There are two main anti-patterns to avoid when logging: outputting the logs on the standard or error stream using the built-in print function of the technology and strongly coupling the logging technology with the code so that it becomes less and less replaceable.

Beats

To avoid these patterns, Beats agents listen for log files and send data to Logstash. The configuration is very simple as it requires to specify and the collection of file paths to listen to and that the log type is “log”. But there might be an issue: when a log entry contains multiple lines like stack traces, this configuration creates as many events as there are lines in the output!

A simple solution to the multiline problem is to match a pattern. If the log does not follow the matched format, do not commit the current event. To simplify pattern declaration and matching, Beats uses Grok patterns. Kibana even possesses its own Grok debugger (source). This solution is not very different from the previous one but requires imposing a format to the logs and uses regular expression patterns which is impractical and difficult to maintain.

What if logs were sent by the application at its own pace, then? The application would not have to store logs or traces, can use custom formats and still centralize entries to Logstash. Unfortunately, as the number of applications scale, you would not be protected against a downtime from Logstash which would cause an unrecoverable loss of data points. This solution is also coupled with the central logging instance, its formatting, its location.

A few paragraphs ago, it was mentioned that Logstash would serve as an ETL but not more. Since Logstash can become a real single point of failure, we could bypass it entirely if the data is well formatted from the start by using JSON as the input format with the “log” type, defined log file paths and messageKey. To go further, it is recommended adding a hash of the errors and stack traces in order to prioritize the errors that happen the most often. Nevertheless, this solution adds some overhead and requires serializing JSON from the logger side.

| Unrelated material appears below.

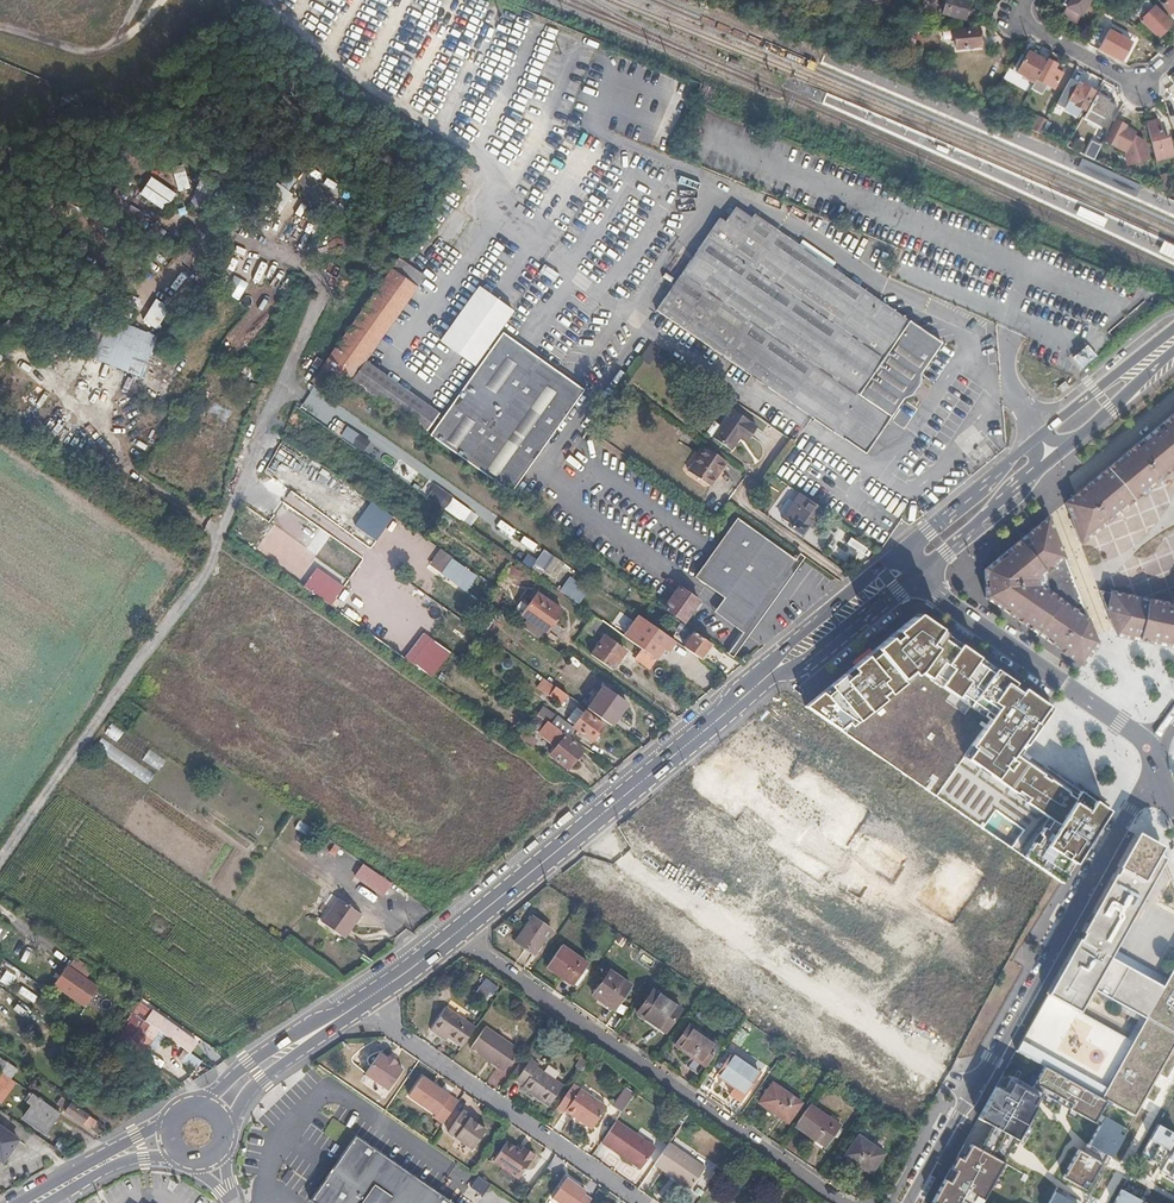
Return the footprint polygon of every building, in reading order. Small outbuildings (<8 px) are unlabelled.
[(969,0),(945,0),(942,13),(954,16),(964,19),(968,3),(969,0)] [(1089,0),(1065,0),(1062,5),(1066,8),(1061,16),(1076,23),(1089,0)] [(1147,0),(1146,0),(1143,3),(1135,11),(1147,23),(1159,35),(1164,30),(1170,23),(1147,0)] [(1162,2),(1171,12),(1173,10),(1173,0),(1165,0),(1162,2)] [(980,45),(979,36),(981,35),(980,28),(969,29),(954,30),(955,36),(956,47),(965,47),(980,45)] [(1135,42),(1110,29),(1099,49),(1124,62),(1135,42)] [(1036,78),(1044,61),(1031,54),(1026,51),(1019,64),(1015,73),(1024,78),(1033,83),(1036,78)] [(1054,87),(1062,72),(1054,67),(1056,63),(1046,58),(1044,61),(1036,78),(1054,87)] [(1062,72),(1064,67),(1056,63),(1054,67),(1062,72)] [(1084,108),(1088,101),(1094,90),(1078,81),(1069,77),(1060,95),(1068,99),(1064,107),(1076,114),(1080,106),(1084,108)] [(1108,113),(1110,109),(1114,103),(1108,100),(1109,98),(1107,97),(1108,94),(1107,92),(1105,91),(1103,90),(1101,91),(1099,92),(1099,93),(1098,92),(1089,109),(1084,117),(1091,121),(1100,126),(1103,119),(1107,113),(1108,113)] [(1170,143),(1164,125),(1160,126),(1156,115),(1145,118),(1147,128),(1152,149),(1170,143)] [(1040,134),(1046,121),(1039,118),(1032,130),(1040,134)] [(1146,153),(1143,140),(1134,135),(1135,133),(1126,128),(1126,126),(1117,121),(1110,132),(1106,140),(1114,144),(1125,151),(1124,152),(1127,164),(1137,162),(1148,160),(1146,153)] [(1093,160),(1100,145),(1090,140),(1083,155),(1093,160)] [(148,174),(138,193),(165,207),(175,188),(148,174)] [(1171,192),(1167,177),(1160,179),(1164,194),(1171,192)] [(707,238),(669,293),(655,313),(746,375),(761,386),(864,455),(879,433),(902,399),(912,396),(920,384),(918,374),(940,343),(874,298),(753,215),(750,220),(739,213),(733,221),(744,228),(728,252),(707,238)] [(425,243),(416,236),(407,249),(416,255),(425,243)] [(1162,242),(1160,247),(1158,252),(1166,256),(1173,259),(1173,248),(1171,246),(1162,242)] [(412,269),(399,261),(324,368),(347,384),(350,380),(425,433),(438,414),(364,361),(423,277),(412,269)] [(513,312),(479,288),(441,341),(462,355),(476,365),(513,312)] [(85,357),(143,375),(157,333),(108,317),(106,325),(96,322),(85,357)] [(525,350),(502,333),(429,436),(510,493),(522,478),(570,410),(584,390),(573,383),(525,350)] [(751,420),(732,408),(714,437),(731,449),(740,437),(746,442),(756,427),(749,422),(751,420)] [(1160,425),(1111,465),(1077,494),(1066,503),(1081,542),(1173,466),(1173,413),(1160,425)] [(728,461),(706,446),(689,470),(710,485),(728,461)] [(821,509),(800,495),(783,518),(792,525),(790,528),(802,536),(821,509)] [(371,502),(355,525),(377,540),(393,517),(371,502)] [(985,599),(995,606),(1082,664),(1084,662),(1098,642),(1048,517),(1028,534),(1000,558),(984,571),(985,599)] [(797,560),(783,550),(738,518),(729,531),(725,537),(716,549),(695,577),(724,598),(720,604),(714,612),(744,634),(751,625),(797,560)] [(422,560),(432,546),(418,536),(408,550),(422,560)] [(300,541),(289,555),(303,565),(314,551),(300,541)] [(357,556),(340,545),(336,552),(352,563),(357,556)] [(441,547),(429,562),(464,591),(477,576),(441,547)] [(536,564),(543,568),(552,554),(545,549),(536,564)] [(344,587),(317,568),(304,586),(331,605),(344,587)] [(573,582),(566,593),(580,601),(587,590),(573,582)] [(699,601),(679,587),(664,607),(684,621),(699,601)] [(1172,602),(1099,588),(1118,635),(1173,646),(1173,602),(1172,602)] [(562,610),(537,593),(522,614),(546,632),(562,610)] [(603,622),(592,615),(581,632),(584,634),(586,631),(592,636),(603,622)] [(1010,849),(1062,884),(1109,812),(1080,790),(1074,799),(1013,757),(1049,707),(1017,683),(969,650),(934,627),(914,615),(893,632),(887,638),(844,672),(838,677),(804,707),(843,732),(919,670),(986,716),(959,757),(1037,808),(1010,849)] [(424,632),(405,658),(432,677),(450,651),(424,632)] [(712,644),(695,632),(683,648),(688,651),(700,659),(701,660),(712,644)] [(626,651),(604,636),(590,654),(612,670),(626,651)] [(642,649),(656,659),(665,646),(651,636),(642,649)] [(650,668),(656,659),(642,649),(636,658),(650,668)] [(700,659),(688,651),(680,664),(691,672),(700,659)] [(919,670),(843,732),(1010,849),(1037,808),(959,757),(986,716),(919,670)] [(569,695),(551,683),(548,687),(553,690),(551,693),(564,702),(569,695)] [(627,704),(603,686),(587,708),(611,725),(627,704)] [(603,725),(585,712),(567,735),(572,738),(577,731),(592,740),(603,725)] [(550,723),(535,713),(532,717),(547,727),(550,723)] [(1044,741),(1083,767),(1099,742),(1060,717),(1044,741)] [(801,747),(759,718),(693,771),(692,789),(739,820),(747,810),(776,834),(768,845),(820,883),(829,870),(796,846),(815,825),(846,848),(869,809),(811,769),(794,778),(789,774),(801,747)] [(838,755),(846,761),(856,746),(838,734),(839,733),(824,722),(805,748),(831,766),(838,755)] [(535,739),(523,730),(517,738),(542,756),(546,750),(534,741),(535,739)] [(582,749),(561,732),(558,736),(559,737),(556,741),(558,743),(549,753),(566,768),(582,749)] [(589,777),(578,769),(571,777),(583,785),(589,777)] [(877,827),(889,836),(897,826),(885,816),(877,827)] [(1137,833),(1049,994),(1078,1011),(1091,987),(1146,1018),(1133,1041),(1102,1097),(1106,1099),(1134,1115),(1173,1042),(1173,966),(1163,986),(1109,956),(1164,857),(1158,854),(1162,846),(1137,833)] [(907,866),(867,836),(855,856),(894,881),(907,866)] [(751,843),(747,848),(756,855),(760,849),(751,843)] [(988,874),(950,850),(918,900),(952,922),(988,874)] [(391,881),(365,862),(355,876),(382,894),(391,881)] [(866,889),(855,879),(847,891),(859,898),(866,889)] [(982,912),(1008,930),(1022,910),(996,892),(982,912)] [(361,915),(338,898),(322,921),(345,937),(361,915)] [(510,942),(529,955),(547,929),(529,916),(510,942)] [(0,920),(0,939),(9,926),(0,920)] [(570,984),(584,964),(557,946),(543,967),(570,984)] [(954,982),(986,999),(998,975),(967,958),(954,982)] [(97,988),(67,967),(59,976),(72,984),(69,989),(87,1001),(97,988)] [(629,986),(610,973),(592,998),(612,1011),(629,986)] [(478,988),(472,997),(481,1002),(487,994),(478,988)] [(679,1008),(650,989),(634,1012),(644,1019),(648,1015),(666,1026),(679,1008)] [(1078,1011),(1049,994),(1016,1051),(1046,1068),(1102,1097),(1133,1041),(1078,1011)] [(464,1047),(476,1028),(447,1008),(432,1031),(440,1036),(442,1032),(450,1037),(464,1047)] [(152,1016),(143,1009),(139,1013),(189,1052),(195,1044),(159,1017),(158,1018),(153,1014),(152,1016)] [(686,1025),(672,1045),(691,1057),(685,1066),(695,1073),(701,1064),(702,1065),(716,1046),(686,1025)] [(520,1051),(487,1028),(473,1048),(506,1072),(520,1051)] [(442,1032),(440,1036),(447,1041),(450,1037),(442,1032)] [(405,1069),(381,1053),(366,1074),(390,1091),(405,1069)] [(745,1092),(759,1073),(731,1054),(717,1073),(745,1092)] [(542,1066),(533,1059),(518,1080),(527,1086),(526,1089),(552,1107),(566,1086),(540,1068),(542,1066)] [(7,1062),(1,1071),(11,1079),(17,1069),(7,1062)] [(1102,1097),(1046,1068),(1036,1088),(1041,1091),(1094,1122),(1106,1099),(1102,1097)] [(11,1079),(1,1071),(0,1073),(0,1095),(11,1079)] [(705,1073),(694,1088),(703,1094),(713,1079),(705,1073)] [(1034,1104),(1041,1091),(1036,1088),(1009,1075),(1001,1089),(994,1085),(976,1117),(993,1128),(987,1138),(980,1150),(971,1146),(963,1161),(957,1157),(951,1167),(957,1171),(951,1183),(943,1179),(930,1202),(982,1202),(1003,1164),(1009,1150),(1015,1139),(1018,1141),(1036,1105),(1034,1104)] [(441,1124),(456,1102),(418,1076),(405,1096),(433,1115),(432,1118),(441,1124)] [(772,1083),(758,1103),(787,1123),(801,1104),(772,1083)] [(606,1108),(572,1084),(557,1108),(564,1113),(566,1110),(580,1120),(581,1118),(593,1126),(606,1108)] [(615,1101),(624,1107),(632,1095),(623,1089),(615,1101)] [(38,1097),(31,1092),(25,1100),(32,1105),(38,1097)] [(70,1102),(58,1093),(52,1101),(65,1110),(70,1102)] [(45,1102),(38,1097),(32,1105),(24,1117),(46,1132),(60,1113),(45,1102)] [(94,1119),(70,1102),(65,1110),(88,1126),(94,1119)] [(624,1109),(615,1103),(612,1107),(622,1113),(624,1109)] [(842,1124),(817,1108),(801,1131),(825,1147),(842,1124)] [(471,1116),(462,1111),(447,1133),(472,1149),(485,1130),(469,1118),(471,1116)] [(1128,1129),(1105,1117),(1086,1146),(1111,1158),(1128,1129)] [(591,1129),(593,1126),(581,1118),(580,1120),(591,1129)] [(655,1149),(616,1121),(602,1143),(622,1157),(623,1154),(642,1167),(655,1149)] [(1157,1125),(1141,1152),(1160,1163),(1173,1140),(1173,1134),(1157,1125)] [(0,1127),(0,1160),(2,1161),(17,1139),(0,1127)] [(869,1173),(883,1153),(857,1135),(843,1154),(869,1173)] [(352,1136),(307,1202),(449,1202),(352,1136)] [(534,1154),(523,1146),(519,1151),(505,1141),(491,1160),(517,1178),(534,1154)] [(705,1168),(669,1143),(655,1164),(691,1189),(705,1168)] [(1163,1171),(1173,1178),(1173,1148),(1163,1171)] [(1102,1167),(1078,1152),(1063,1177),(1088,1191),(1102,1167)] [(641,1169),(642,1167),(623,1154),(622,1157),(641,1169)] [(591,1199),(584,1194),(585,1191),(565,1177),(551,1199),(557,1202),(588,1202),(591,1199)] [(1122,1189),(1113,1202),(1139,1202),(1141,1200),(1122,1189)] [(1057,1192),(1051,1202),(1075,1202),(1076,1202),(1057,1192)]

It is to note that Beats agents wait for new line characters before sending logs.

Beats in Kubernetes

The naive way to put Beats agents in Kubernetes would be a sidecar but even though the agents are light, this solution is inefficient. A DeamonSet would be more appropriate as it would create a defined number of Beats Pods per Kubernetes node.

FileBeats can detect new workloads on Kubernetes by listening to the Kubernetes API. Hosting Beats in Kubernetes will bring additional advantages: it adds Kubernetes metadata to what is already provided by the application and it is possible to conditionally process events using a filter syntax. By using annotations, the log processing logic is reversed; the application does not declare where it is logging anymore, it just declares that it does and the orchestrator handles the underlying logic. This requires some configuration with hints to explain how inputs should be handled.

For a tutorial with Beats, it is recommended starting here.

Beats components can also do health checking with HeartBeats. System metrics can be handled by MetricBeats. The Beats family becomes more complete every day but it remains nonetheless quite complex to figure out.

Questions and Answers session

Is it possible to log more than just system metrics with MetricBeats?

This should not be possible. It is worth trying, though.

How does it look from the performance perspective, considering log size?

In production, this system would be fronted by a Kafka cluster and different types of Beats agents would be made available to process most of the incoming log types efficiently.